Has COVID changed how you work?
Our lab shut down in mid March through June. I was working from home trying to make sure everyone in the lab was doing ok both in terms of science and mental health, too. I could keep doing my job at home and some of my researchers used this time to write papers and reviews or perform additional data analysis. If we weren’t using online notebooks this would’ve been really hard. Being able to access work from home was key. We’ve slowly ramped back up in lab with shifts now. We’re using Scheduler to manage socially distanced work and have moved benches around to create more space.
Have you had any ‘ah-ha’ moments in the lab?

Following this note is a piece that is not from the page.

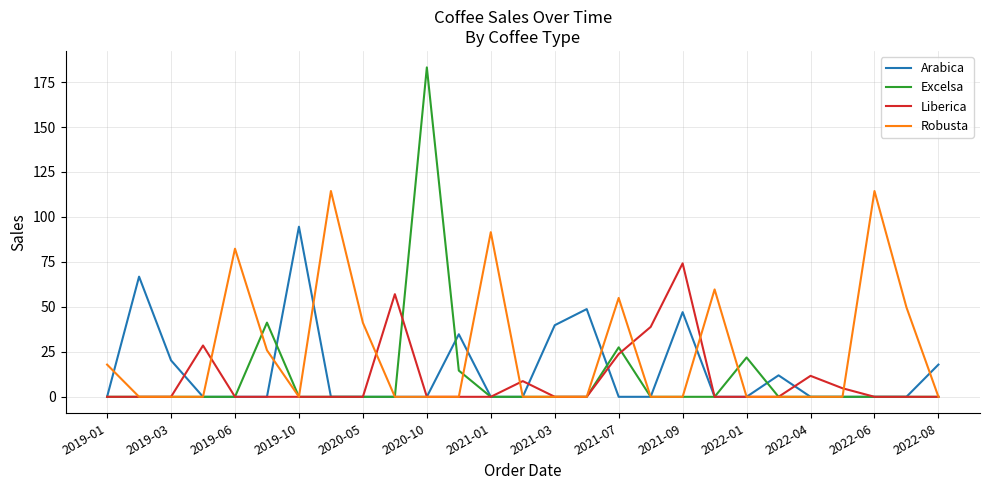

Which series has the widest spread of values?

Excelsa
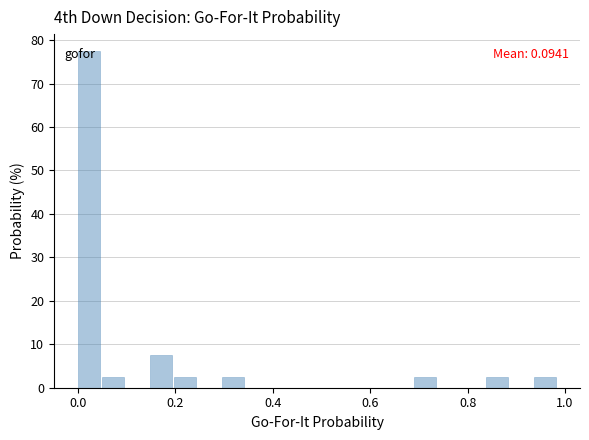

Around what value on the x-axis is the tallest bar? Give the approximate position of its centre, as read against the axis.

0.02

We’ve had a few. Several findings in particular led to papers that I am excited about. When you start your own lab you don’t really know what you’re doing, you have confidence but at the same time you’re asking ‘Will this work out?’ For example, we were trying to understand how human differences in our genome might shape why our brains are the way they are. We looked at mice and saw that when we introduced a genomic change, brains developed differently. This gave me a sense that other systems we’d built were developing in the right direction.
Any takeaways from 2020 so far?
I think the silver lining has certainly been learning how easy it is to use Zoom. I’ve had meetings with people and colleagues from different labs, joint lab meetings across continents and to me that is a cool aspect that is easier than we imagined. The reality is that we can share a lot more info that we appreciated before. The world is smaller than we thought.